(Beginning of Passage)
There was no official endorsement, but Efrain Garcia reminded students to register and show up. “This is a really big election, because we have a real shot at electing a person, you can determine who that person is, that really supports sustainability,” Garcia said.
More:
Who are the 2020 US Democratic presidential candidates?
US elections 2020: When are the debates, primaries, conventions?
What can the 2019 election results tell us about 2020?
Iowans will gather at different sites around the state on Monday evening to choose candidates for the 2020 US presidential elections.
For this group of students at Central College, a school affiliated with the Reformed Church in America, the election is just as much, if not more, about engaging with an issue many grew up talking about as it is about the issues that have historically driven evangelicals and other Christians to the polls.
“I come from a very conservative family and a very conservative background, and so I used to think the sustainability movement was a very liberal agenda and a very liberal idea. And I was very turned off to the idea that I was required to take a sustainability class, because it wasn’t something that I was interested in,” said Carter Terpstra, who lives in one of the green pods on campus, where residents are required to present projects in order to keep living there, such as examining the recycling system in the athletic facilities. All students are required to take a class on sustainability. 
Terpstra started to change his mind when he saw that the issues the sustainability movement was trying to address were some of the things he cared about as a Christian.
(End of Passage)
*Parts of the exercise*
1 - Retype the section of the article on Central College students that begins with the words containing "What can the" and ends with "to the polls.".
2 - Condense the paragraph of the article on Central College students that begins "I come from a very conservative family" into a bulleted list that keeps its main facts.
3 - Carry on the article on Central College students from its final sentence.
The records that follow have no connection to the article on Central College students.
(Beginning of Information)
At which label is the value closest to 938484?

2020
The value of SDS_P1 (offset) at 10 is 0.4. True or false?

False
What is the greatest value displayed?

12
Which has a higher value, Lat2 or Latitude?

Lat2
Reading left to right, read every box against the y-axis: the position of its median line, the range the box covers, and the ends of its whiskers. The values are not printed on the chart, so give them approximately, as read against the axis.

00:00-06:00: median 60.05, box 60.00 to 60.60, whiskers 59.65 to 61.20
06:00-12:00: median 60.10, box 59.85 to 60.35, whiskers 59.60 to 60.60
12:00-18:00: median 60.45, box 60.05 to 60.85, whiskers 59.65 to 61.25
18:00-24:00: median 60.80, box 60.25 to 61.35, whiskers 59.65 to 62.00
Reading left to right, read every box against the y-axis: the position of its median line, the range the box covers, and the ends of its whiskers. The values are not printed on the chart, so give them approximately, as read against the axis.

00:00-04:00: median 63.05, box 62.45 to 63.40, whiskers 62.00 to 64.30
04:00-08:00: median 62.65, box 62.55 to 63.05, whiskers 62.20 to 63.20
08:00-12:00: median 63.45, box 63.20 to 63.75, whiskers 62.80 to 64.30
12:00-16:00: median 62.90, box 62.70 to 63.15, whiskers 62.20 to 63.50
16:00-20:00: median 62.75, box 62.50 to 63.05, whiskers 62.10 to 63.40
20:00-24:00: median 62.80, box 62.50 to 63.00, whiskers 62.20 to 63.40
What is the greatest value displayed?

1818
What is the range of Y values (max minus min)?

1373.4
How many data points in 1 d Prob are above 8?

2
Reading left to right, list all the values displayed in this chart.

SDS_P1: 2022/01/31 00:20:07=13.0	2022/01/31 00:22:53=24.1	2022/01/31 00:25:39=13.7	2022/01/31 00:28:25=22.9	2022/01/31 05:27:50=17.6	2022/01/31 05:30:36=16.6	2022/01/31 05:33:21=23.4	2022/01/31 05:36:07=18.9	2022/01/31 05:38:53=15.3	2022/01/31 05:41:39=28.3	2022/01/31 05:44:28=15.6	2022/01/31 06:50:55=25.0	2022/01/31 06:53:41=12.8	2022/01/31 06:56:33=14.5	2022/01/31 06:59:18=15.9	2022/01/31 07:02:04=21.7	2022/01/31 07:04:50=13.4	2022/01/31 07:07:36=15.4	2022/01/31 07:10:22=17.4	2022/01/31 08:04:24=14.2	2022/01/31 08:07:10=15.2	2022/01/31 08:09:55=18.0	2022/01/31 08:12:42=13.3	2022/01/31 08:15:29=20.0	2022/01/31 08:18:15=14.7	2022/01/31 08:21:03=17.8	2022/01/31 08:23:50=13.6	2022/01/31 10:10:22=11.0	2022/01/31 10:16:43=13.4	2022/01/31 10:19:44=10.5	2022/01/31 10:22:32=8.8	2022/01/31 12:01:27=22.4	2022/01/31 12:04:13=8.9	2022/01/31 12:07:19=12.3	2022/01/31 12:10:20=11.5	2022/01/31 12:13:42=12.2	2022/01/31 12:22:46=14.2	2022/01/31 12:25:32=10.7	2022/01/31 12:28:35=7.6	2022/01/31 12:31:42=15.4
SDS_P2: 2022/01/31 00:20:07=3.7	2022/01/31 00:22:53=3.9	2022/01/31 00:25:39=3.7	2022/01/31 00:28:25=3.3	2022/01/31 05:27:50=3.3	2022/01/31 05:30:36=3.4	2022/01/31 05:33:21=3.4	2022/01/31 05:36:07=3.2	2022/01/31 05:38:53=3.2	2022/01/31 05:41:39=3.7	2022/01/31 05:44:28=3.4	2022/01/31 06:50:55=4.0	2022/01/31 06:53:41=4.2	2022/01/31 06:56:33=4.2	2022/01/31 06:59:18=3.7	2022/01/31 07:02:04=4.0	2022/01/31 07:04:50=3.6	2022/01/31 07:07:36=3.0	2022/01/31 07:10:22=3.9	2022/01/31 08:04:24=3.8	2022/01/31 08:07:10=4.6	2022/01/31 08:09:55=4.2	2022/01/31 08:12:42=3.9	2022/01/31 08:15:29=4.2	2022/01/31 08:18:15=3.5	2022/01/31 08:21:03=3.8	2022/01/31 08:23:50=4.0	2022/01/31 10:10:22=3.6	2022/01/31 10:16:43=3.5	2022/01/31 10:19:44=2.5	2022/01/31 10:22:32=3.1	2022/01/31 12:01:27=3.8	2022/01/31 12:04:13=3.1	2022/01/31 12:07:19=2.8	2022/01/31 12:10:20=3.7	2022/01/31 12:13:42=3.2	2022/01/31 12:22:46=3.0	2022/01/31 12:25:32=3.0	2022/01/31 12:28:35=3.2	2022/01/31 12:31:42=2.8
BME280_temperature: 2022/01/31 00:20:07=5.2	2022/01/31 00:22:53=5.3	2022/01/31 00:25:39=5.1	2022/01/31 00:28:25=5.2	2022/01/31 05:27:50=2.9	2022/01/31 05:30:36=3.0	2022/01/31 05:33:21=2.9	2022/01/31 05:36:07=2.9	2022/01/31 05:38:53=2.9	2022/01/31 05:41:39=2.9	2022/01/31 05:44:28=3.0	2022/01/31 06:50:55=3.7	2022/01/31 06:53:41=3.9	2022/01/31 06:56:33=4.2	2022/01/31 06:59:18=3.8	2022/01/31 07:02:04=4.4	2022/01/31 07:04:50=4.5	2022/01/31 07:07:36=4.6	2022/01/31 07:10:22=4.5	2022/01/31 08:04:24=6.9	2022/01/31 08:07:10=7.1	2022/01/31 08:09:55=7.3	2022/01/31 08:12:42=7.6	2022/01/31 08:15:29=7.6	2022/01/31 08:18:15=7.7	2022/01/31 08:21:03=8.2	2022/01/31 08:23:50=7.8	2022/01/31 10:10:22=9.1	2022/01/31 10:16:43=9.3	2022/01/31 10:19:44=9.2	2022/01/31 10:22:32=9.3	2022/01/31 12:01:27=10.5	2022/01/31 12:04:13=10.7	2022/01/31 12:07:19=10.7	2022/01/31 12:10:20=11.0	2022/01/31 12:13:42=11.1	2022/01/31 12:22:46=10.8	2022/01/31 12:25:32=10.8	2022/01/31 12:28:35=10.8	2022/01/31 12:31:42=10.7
(End of Information)
*Per-task outputs*
1 -
What can the 2019 election results tell us about 2020?
Iowans will gather at different sites around the state on Monday evening to choose candidates for the 2020 US presidential elections.
For this group of students at Central College, a school affiliated with the Reformed Church in America, the election is just as much, if not more, about engaging with an issue many grew up talking about as it is about the issues that have historically driven evangelicals and other Christians to the polls.

2 -
- Carter Terpstra comes from a very conservative family and background.
- Terpstra once viewed the sustainability movement as a very liberal agenda and idea.
- Terpstra was put off by the required sustainability class, having no interest in the subject.
- Terpstra lives in one of the campus green pods. Residents there must present projects to keep their housing, such as examining the recycling system in the athletic facilities.
- All students must take a class on sustainability.

3 -
“They’re fighting for justice. Why wouldn’t I be on board with that? But at the same time, there were some things where I was like, well, I agree and disagree with even within the whole spectrum of what sustainability is,” Terpstra said. “In hindsight now, it’s better that I was educated on it than not. Because now I know what it’s all about. My preconceived ideas did not meet reality.”
Efrain Garcia speaks to Claire Ackerman and Savanna Henning at Central College [Teresa Krug/Al Jazeera] 
Claire Ackerman declined to say what political party she affiliates with but said her Christian faith compelled her to consider protection for the earth.
“I don’t really feel a tension between my political party and my belief in climate change,” said Claire Ackerman.
Through one campus ministry she is a member of, Savanna Henning said she and others organised a campus fair hosting businesses that promote sustainable and ethical business practices.
“I guess I got really passionate about engaging with faith communities when I started seeing people that combined faith with politics and claimed things that aren’t true,” said Savanna Henning. “I would see things on Twitter where people would say, ‘Hey, like even if climate change is real, who cares? It’s all in God’s hands.’ That kind of thing, and I was like, ‘Hey, that’s not what I stand for. That’s not what I believe. We wouldn’t say that about people who are impoverished.'” 
Stickers and a candidate worksheet at Central College [Teresa Krug/Al Jazeera] 
For many students who came from religious backgrounds, conversations around climate change were not only absent, they were previously discouraged.
“[In church] we received at least this implicit message on climate change that we needed to keep that out of the church; it was too politicised, it was too liberal, because many of us grew up in a more conservative context,” said Kyle Meyaard-Schaap, national organiser and spokesman with Young Evangelicals for Climate Action (YECA), a group has been around for less than a decade and does not advocate for one political party over another. 
A choice between issues?
Because Iowa kicks off the presidential primary and caucus season every four years, much ado is usually made over the influence that evangelicals have, though most major polls indicate the overall religiosity of the state as “average” for the US. It is not as religious as the southern part of the US, but more religious than the East and West coasts.
While Republicans are seen as more vocal when it comes to discussing their faith, a few Democratic candidates – especially former South Bend, Indiana, Mayor Pete Buttigieg – have spoken openly about attending church regularly. Buttigieg has called on the Democratic Party not to shy away from this issue.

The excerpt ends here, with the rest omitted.